Soccer

Morocco takes on North America with $16B World Cup bid

Morocco would need to spend almost $16 billion to prepare to host the 2026 World Cup, with every proposed stadium and training ground built from scratch or renovated, the bid said Saturday.

Presents 1st details on plan to take on United States, Canada, Mexico

Morocco supporters celebrate their teams' 2018 World cup qualification in November. On Saturday Morocco revealed its $16 billion plan to challenge Canada, the United States and Mexico's joint bid for the 2016 World Cup. (Legnan Koula/EPA-EFE)

Morocco would need to spend almost $16 billion US to prepare to host the 2026 World Cup, with every proposed stadium and training ground built from scratch or renovated, the bid said Saturday.

With less than three months to go until the FIFA vote, the north African nation presented the first significant details of its proposal to take on the joint bid from the United States, Canada and Mexico.

---

### Your assignment
Copy out the full article on Morocco's 2026 World Cup bid word for word.

### Data shown

---

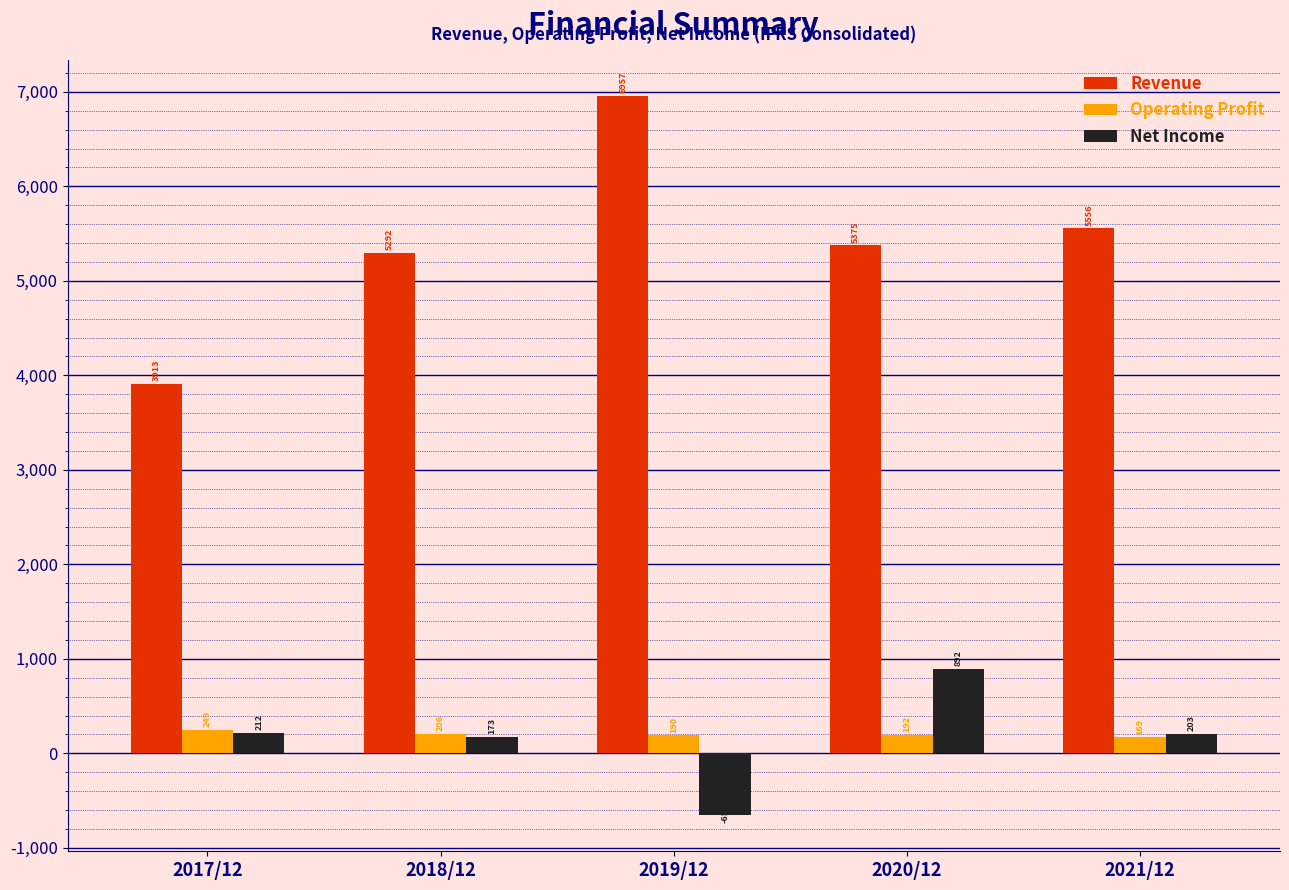

Reading left to right, transcribe all the data shown in this chart.

Revenue: 2017/12=3913	2018/12=5292	2019/12=6957	2020/12=5375	2021/12=5556
Operating Profit: 2017/12=249	2018/12=206	2019/12=190	2020/12=192	2021/12=169
Net Income: 2017/12=212	2018/12=173	2019/12=-656	2020/12=892	2021/12=203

---

### Result of the task
Soccer

Morocco takes on North America with $16B World Cup bid

Morocco would need to spend almost $16 billion to prepare to host the 2026 World Cup, with every proposed stadium and training ground built from scratch or renovated, the bid said Saturday.

Presents 1st details on plan to take on United States, Canada, Mexico

Morocco supporters celebrate their teams' 2018 World cup qualification in November. On Saturday Morocco revealed its $16 billion plan to challenge Canada, the United States and Mexico's joint bid for the 2016 World Cup. (Legnan Koula/EPA-EFE)

Morocco would need to spend almost $16 billion US to prepare to host the 2026 World Cup, with every proposed stadium and training ground built from scratch or renovated, the bid said Saturday.

With less than three months to go until the FIFA vote, the north African nation presented the first significant details of its proposal to take on the joint bid from the United States, Canada and Mexico.